As handshakes, nods and a few beers were popped and exchanged in greeting, one fellow soaked the burn site with a steady pee-sized stream of kerosene. I noticed the pile was comprised of river flotsam that included driftwood, pieces of furniture, a tatter of shag carpeting, some warped wood paneling and a Christmas tree eight months past its prime. Ethan's eyes got wide as a railroad flare was struck, spitting pink flame, and tossed into the bowels of the pile to ignite a sudden and substantial pyre. I learned later my boy thought it was a stick of dynamite and was too scared to run.
A few boats were tied up at the small floating dock that set a bit crooked as the slow flow of the river pressured it to move on downstream where, 40 miles distant, the mighty Muskingum joins the Ohio at the former frontier river town of Marietta.

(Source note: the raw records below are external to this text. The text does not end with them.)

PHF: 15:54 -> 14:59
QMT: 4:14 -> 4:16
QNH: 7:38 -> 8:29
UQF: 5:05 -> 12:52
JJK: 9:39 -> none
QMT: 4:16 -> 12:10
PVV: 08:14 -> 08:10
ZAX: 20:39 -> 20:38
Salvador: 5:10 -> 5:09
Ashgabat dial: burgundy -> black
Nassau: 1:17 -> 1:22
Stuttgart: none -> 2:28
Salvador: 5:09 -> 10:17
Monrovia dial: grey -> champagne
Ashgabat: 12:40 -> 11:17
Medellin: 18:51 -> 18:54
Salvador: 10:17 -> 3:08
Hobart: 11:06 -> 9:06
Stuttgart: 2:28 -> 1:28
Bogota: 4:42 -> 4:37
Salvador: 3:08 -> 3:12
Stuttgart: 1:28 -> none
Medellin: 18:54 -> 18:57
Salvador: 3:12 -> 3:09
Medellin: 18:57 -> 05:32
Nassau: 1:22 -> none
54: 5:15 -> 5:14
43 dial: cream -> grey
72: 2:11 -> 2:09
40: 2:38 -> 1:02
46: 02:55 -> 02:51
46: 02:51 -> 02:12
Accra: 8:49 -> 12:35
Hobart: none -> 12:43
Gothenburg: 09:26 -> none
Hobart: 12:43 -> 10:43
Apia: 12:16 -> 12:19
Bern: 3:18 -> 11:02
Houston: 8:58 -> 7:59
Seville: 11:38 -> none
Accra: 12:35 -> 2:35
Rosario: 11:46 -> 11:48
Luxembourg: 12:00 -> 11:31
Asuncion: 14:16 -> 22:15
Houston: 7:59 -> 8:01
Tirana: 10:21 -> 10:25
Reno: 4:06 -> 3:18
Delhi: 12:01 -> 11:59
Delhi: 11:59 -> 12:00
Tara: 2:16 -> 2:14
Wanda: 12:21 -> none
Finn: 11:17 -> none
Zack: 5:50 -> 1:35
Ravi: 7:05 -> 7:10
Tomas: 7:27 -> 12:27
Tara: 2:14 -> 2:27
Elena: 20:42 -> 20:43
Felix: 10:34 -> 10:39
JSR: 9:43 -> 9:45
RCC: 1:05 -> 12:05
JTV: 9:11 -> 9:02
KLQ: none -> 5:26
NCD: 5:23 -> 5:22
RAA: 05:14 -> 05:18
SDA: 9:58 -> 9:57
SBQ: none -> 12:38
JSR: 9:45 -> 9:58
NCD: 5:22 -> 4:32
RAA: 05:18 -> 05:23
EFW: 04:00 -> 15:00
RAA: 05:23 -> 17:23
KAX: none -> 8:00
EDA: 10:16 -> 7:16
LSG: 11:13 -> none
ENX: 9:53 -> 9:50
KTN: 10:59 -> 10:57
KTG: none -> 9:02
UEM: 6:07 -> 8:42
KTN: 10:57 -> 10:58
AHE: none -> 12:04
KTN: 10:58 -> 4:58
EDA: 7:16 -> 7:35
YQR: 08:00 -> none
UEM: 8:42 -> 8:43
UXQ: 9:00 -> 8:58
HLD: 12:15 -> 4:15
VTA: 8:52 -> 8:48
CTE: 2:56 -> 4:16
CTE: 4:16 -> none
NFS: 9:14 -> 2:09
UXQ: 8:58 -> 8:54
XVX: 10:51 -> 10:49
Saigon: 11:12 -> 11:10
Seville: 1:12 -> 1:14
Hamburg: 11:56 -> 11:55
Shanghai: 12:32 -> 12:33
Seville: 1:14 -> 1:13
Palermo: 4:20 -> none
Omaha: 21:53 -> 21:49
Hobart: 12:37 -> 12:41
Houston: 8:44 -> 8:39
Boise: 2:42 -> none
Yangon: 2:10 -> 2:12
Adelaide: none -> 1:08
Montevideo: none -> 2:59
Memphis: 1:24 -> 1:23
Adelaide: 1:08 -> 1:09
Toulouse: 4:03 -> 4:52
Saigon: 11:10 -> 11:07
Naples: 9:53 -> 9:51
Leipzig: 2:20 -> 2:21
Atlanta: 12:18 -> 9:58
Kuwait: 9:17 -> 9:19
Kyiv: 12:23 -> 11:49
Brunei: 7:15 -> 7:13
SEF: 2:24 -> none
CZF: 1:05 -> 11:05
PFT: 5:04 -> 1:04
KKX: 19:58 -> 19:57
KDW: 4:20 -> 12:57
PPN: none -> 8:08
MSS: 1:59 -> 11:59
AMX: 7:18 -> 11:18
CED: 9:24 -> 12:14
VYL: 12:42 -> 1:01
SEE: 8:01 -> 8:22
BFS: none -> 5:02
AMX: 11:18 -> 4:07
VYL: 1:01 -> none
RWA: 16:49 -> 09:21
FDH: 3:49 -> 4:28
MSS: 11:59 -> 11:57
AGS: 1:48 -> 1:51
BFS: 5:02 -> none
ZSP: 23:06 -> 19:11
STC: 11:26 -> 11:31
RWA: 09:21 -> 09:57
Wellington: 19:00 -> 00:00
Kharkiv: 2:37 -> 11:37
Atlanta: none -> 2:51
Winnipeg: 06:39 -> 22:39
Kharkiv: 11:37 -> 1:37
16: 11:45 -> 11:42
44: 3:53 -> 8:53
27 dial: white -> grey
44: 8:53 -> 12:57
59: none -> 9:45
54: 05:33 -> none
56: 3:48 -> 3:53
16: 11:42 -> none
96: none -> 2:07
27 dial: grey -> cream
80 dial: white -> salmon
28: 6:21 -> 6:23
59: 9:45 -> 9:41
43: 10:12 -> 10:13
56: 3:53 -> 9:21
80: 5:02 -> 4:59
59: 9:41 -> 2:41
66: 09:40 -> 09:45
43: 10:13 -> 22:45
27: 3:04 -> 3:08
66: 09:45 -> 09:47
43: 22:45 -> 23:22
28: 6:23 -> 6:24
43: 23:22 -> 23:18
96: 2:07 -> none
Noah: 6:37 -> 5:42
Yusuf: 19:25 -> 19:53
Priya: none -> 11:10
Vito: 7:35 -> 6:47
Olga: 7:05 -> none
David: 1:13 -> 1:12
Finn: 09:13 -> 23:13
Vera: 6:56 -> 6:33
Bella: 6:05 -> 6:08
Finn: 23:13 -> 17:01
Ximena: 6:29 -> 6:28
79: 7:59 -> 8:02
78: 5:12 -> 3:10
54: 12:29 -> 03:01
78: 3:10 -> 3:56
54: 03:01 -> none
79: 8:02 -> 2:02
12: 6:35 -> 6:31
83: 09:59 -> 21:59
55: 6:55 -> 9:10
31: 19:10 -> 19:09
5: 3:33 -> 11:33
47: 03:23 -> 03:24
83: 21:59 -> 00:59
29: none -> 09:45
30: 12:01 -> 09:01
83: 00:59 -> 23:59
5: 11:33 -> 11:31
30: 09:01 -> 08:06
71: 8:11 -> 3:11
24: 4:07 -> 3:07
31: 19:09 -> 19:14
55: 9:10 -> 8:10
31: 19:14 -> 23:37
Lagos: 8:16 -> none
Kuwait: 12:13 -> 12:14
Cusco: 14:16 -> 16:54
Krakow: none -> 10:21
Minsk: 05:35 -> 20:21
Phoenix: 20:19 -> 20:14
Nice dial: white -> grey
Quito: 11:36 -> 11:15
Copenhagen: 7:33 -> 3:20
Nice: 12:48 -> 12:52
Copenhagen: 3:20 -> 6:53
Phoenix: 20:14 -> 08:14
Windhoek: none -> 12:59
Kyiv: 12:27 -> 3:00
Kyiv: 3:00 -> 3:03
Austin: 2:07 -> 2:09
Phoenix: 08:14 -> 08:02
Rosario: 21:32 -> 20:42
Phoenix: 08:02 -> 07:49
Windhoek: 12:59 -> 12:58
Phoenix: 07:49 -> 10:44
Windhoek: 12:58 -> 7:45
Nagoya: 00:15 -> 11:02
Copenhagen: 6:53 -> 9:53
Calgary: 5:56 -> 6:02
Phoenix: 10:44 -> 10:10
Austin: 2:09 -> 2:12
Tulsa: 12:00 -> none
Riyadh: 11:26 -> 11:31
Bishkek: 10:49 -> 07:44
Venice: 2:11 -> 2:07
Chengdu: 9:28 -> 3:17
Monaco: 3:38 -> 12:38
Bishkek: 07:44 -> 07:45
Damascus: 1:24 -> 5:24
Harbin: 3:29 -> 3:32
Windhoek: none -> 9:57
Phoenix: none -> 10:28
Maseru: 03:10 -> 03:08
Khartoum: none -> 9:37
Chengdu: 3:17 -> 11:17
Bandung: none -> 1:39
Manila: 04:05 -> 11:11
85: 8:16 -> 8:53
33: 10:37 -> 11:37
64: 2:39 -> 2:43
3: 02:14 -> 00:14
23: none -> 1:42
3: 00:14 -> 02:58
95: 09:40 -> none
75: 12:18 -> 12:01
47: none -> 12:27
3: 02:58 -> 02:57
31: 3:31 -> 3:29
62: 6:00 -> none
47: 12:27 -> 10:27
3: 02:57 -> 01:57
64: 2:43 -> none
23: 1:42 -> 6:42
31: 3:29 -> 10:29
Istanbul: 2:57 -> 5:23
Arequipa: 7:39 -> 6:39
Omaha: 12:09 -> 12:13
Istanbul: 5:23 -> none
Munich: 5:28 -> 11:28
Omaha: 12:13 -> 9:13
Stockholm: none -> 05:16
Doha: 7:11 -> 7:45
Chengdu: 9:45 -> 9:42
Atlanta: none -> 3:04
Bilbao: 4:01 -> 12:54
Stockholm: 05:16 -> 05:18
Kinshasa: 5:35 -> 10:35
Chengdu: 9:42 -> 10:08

My son and I were guests of a group of boaters, several of them PDB readers, who for the past 15 years have been meeting the second weekend after Labor Day to cruise the historic waterway. The stag affair has matured to include three generations of father-son teams and friends who get away from the women one weekend a year to run whatever boats they happen to own at the time. Some years they cruise up the river to Zanesville; most often the flotilla follows the flow downstream for a day, locking through no fewer than seven ancient lock and dam structures along the route to historic Marietta. On the route, they will clear no fewer than seven rustic, hand-powered, wood-doored locks that have kept the river navigable for more than a century and a half and are now part of a linear state park that flanks the river along much of its length.
Just up from the famous confluence where the Muskingum meets the Ohio at Marietta, the flotilla docks behind a waterfront motel. There, participants spend Saturday evening in town dining and maybe drinking some, shuttled to and fro by designated skippers who safely return everyone to their boats or motel rooms for a night's sleep.
The next day, they burn the better part of the Sabbath retracing their wakes back to the dock at the campsite or to the launch ramp just upriver at the Stockport lock and dam. There, they help each other pull their boats and secure them on trailers for rides back to distant homes all over Ohio. Some participants see each other only at the annual river run. Others boat and fish and work or pal around together all season long.
It's a tight, loosely knit band of boaters who enjoy their craft, the river and the company for a special weekend each September. We felt honored to join `em for a run.